Support for multi-node multi-gpu jobs. The assignment of GPUs to each process (via $CUDA_VISIBLE_DEVICES) is automatically done. Each process of the job is assumed to be single-GPU.
Run a command without writing submission scripts

runjob --ngpus=8 --project=myproject --queue=myqueue python distributed_program.py

Create automatically one directory for each job and redirect the output of each process to a separate log file.
Automatically print the outputs of your job to your monitor. No need to run tail -f manually.
Cancel your job using a CTRL+C as if you were running you program interactively.
Exports useful environment variables related to your project and available resources.

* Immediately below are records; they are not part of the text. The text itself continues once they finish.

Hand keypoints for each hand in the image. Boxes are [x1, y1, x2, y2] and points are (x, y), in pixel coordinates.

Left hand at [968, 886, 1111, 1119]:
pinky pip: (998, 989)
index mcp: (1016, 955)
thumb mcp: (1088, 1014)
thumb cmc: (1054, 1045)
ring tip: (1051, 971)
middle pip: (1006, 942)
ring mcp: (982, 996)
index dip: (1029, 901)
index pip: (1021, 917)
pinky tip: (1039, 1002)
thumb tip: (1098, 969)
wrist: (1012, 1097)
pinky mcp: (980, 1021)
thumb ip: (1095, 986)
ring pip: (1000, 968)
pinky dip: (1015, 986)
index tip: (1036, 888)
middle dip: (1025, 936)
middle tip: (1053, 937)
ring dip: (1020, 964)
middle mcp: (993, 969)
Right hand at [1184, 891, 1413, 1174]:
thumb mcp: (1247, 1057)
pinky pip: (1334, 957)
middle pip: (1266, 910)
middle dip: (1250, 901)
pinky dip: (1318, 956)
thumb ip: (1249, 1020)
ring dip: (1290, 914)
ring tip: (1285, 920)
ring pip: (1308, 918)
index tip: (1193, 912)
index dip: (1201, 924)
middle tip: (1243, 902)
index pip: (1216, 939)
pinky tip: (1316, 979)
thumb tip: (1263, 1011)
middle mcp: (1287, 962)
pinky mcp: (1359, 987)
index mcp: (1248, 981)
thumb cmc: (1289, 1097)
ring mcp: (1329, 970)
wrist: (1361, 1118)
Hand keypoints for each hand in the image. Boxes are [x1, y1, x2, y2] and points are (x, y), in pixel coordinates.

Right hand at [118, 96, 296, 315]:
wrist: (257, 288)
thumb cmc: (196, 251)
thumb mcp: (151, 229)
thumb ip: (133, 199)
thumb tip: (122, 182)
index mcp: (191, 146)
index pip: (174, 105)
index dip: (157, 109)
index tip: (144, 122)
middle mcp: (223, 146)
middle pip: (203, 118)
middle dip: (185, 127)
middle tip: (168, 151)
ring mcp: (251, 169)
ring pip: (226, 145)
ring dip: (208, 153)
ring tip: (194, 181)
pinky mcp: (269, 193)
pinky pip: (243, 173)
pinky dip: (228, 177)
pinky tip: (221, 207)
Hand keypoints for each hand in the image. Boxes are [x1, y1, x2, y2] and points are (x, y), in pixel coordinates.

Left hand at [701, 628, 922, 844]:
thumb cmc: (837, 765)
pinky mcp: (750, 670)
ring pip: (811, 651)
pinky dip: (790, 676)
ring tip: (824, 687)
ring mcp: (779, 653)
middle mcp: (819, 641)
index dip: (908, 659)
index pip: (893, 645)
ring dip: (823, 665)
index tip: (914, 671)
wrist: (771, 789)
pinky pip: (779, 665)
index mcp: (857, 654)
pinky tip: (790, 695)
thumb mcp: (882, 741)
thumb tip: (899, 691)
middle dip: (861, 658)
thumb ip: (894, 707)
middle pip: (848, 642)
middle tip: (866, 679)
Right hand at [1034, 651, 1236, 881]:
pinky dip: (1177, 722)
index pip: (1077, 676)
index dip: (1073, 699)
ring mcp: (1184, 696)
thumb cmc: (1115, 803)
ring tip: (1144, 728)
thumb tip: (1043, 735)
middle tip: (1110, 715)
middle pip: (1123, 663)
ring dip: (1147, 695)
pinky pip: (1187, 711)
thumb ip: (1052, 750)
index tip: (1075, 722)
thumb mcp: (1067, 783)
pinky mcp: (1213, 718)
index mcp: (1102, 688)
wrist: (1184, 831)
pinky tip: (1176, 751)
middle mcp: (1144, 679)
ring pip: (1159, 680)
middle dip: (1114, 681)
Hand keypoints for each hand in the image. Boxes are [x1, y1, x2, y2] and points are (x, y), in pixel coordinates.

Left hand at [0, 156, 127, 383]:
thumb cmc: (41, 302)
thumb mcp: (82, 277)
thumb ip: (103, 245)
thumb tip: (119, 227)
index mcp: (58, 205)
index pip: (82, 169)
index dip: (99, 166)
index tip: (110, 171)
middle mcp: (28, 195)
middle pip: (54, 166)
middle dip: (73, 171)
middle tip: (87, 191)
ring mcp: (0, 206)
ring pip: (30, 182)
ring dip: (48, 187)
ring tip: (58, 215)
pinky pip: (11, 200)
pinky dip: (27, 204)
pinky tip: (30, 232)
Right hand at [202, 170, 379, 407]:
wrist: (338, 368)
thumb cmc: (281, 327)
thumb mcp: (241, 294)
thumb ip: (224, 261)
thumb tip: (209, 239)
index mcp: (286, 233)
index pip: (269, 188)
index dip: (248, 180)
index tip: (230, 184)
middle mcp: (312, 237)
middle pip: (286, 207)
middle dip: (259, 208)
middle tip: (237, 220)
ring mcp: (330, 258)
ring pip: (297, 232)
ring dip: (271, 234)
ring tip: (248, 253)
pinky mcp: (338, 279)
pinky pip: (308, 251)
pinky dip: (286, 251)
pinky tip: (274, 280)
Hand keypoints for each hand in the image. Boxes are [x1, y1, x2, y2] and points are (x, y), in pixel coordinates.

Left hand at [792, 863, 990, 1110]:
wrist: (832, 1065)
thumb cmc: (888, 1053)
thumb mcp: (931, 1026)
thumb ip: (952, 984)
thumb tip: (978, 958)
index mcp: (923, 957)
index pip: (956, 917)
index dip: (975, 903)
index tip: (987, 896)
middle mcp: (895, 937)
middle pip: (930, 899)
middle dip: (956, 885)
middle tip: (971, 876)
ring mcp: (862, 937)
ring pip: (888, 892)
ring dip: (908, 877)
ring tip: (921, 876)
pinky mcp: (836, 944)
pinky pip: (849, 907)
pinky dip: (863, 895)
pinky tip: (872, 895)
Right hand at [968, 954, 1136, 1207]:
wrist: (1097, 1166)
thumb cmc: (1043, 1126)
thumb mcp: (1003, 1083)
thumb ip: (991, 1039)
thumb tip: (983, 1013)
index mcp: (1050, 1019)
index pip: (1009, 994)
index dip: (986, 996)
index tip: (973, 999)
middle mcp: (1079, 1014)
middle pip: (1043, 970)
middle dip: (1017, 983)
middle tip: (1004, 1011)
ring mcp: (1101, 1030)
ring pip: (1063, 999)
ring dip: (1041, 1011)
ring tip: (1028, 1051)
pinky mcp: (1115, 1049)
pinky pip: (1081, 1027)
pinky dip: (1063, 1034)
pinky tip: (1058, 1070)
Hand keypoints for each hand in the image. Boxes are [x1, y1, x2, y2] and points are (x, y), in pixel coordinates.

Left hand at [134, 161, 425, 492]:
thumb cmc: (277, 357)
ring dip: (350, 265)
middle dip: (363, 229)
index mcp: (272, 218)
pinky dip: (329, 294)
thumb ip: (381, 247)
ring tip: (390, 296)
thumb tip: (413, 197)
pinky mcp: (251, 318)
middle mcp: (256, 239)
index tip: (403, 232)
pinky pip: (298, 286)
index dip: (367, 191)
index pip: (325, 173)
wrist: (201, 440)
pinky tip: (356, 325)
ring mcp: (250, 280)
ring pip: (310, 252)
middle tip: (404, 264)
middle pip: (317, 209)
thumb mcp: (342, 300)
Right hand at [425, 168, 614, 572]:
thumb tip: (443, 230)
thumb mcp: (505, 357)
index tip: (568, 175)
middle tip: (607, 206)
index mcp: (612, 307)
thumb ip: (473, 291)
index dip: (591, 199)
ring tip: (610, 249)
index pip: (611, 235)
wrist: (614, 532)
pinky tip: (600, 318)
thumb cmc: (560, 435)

Exported environment variables:

JOB_DIR
PROJECT_DIR
N_CPUS
CONDA_ROOT
CONDA_ENV
N_PROCS
PROC_ID
OUT_FILE
JOB_LOG_FILE

Config file

See examples/config.yaml for config of projects and queues.

Usage

runjob-config examples/config.yaml
runjob --ngpus=8 --project=myproject --queue=myqueue python distributed_program.py

This will start a multi-gpu (possibly multi-node according to your queue config) job with 1 process per GPU and print the output (stdout and stderr) of one of the processes (the one with SLURM_LOCALID=0). Use keyboard interupt to cancel your job.

Running tests

Make sure you are on a SLURM cluster which sinfo should output something.

runjob-config examples/config.yaml
pytest -vs

Features that will be added in the future:

A simple interface to resume long-running jobs automatically.
Copy your python project to an temporary directory to ensure modifications you make to your code do not affect your job while it's running.
A utility to runjob for interactive jobs.